Inevitably, it's hard to imagine Lebowitz, this sharp-tongued New York bon vivant, social critic and heroine of Martin Scorsese's documentary series "Pretend It's a City", knee-deep in potting soil with a frilly apron and rose scissors. This woman belongs in the marble lobby of a grand hotel, a martini in her hand and a mocking smile on her lips as she gazes at the bizarre menagerie of the human zoo around her.
250 years ago, on 25 January 1774, London wigmaker David Low opened the first "grand hotel" at 43 King Street, Covent Garden in London, in the leased house of a former admiral of the fleet, inspired by the lamentations of his rich clientele about the stinking dosshouses in which the high gentlemen were forced to stay when travelling.

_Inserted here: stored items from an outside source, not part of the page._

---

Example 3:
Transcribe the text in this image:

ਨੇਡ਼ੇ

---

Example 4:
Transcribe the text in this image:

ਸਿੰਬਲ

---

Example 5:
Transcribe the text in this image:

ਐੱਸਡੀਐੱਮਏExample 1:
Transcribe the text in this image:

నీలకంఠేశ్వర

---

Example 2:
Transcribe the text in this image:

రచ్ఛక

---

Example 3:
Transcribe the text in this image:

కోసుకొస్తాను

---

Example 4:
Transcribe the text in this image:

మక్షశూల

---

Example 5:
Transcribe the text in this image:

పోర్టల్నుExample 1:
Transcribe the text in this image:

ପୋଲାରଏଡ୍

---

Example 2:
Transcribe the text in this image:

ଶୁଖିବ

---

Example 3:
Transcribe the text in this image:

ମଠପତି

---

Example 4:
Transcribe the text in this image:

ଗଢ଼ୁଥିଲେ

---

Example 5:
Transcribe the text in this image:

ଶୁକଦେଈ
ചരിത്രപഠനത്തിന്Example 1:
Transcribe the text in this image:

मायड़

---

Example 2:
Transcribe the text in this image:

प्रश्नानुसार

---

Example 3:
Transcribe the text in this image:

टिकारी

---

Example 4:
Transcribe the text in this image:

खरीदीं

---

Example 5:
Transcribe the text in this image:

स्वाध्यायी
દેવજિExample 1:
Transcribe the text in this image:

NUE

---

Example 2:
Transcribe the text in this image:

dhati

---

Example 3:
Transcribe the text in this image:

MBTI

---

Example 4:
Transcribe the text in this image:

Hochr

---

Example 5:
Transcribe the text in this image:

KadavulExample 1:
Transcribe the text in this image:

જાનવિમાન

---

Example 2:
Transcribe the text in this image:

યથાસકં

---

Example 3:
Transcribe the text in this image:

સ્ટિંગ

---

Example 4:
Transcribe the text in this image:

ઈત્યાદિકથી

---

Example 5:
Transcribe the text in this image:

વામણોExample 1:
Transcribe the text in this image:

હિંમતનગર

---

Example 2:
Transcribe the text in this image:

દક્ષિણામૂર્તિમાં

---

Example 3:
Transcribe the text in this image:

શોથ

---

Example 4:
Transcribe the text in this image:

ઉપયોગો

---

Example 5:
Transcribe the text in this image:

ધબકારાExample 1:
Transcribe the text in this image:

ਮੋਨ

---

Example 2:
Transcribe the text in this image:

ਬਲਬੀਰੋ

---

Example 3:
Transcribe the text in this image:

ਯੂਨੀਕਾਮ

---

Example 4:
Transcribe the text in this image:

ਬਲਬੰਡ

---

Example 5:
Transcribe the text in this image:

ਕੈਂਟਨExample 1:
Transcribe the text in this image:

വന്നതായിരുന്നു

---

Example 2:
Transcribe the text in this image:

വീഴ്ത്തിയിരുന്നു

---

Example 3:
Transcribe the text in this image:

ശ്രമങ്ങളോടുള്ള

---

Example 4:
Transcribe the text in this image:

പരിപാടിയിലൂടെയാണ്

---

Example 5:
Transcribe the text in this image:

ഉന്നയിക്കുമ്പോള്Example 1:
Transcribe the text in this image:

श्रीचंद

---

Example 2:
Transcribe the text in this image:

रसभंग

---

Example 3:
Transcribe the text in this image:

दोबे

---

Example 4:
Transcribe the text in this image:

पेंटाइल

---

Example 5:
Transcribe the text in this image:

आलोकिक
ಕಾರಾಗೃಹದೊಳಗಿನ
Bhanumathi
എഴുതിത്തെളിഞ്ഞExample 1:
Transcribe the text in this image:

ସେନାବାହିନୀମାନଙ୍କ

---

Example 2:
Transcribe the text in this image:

The price per night: 15 shillings. It was the start of a phase of luxury mania and escapist longings for escape among the better-off in politically turbulent times. What could be better than escaping the present, provided you had the means to do so, and having cocktails brought to you in a spa hotel in Davos or Nice, snuggled up in a lounger, while the distant world went up in flames?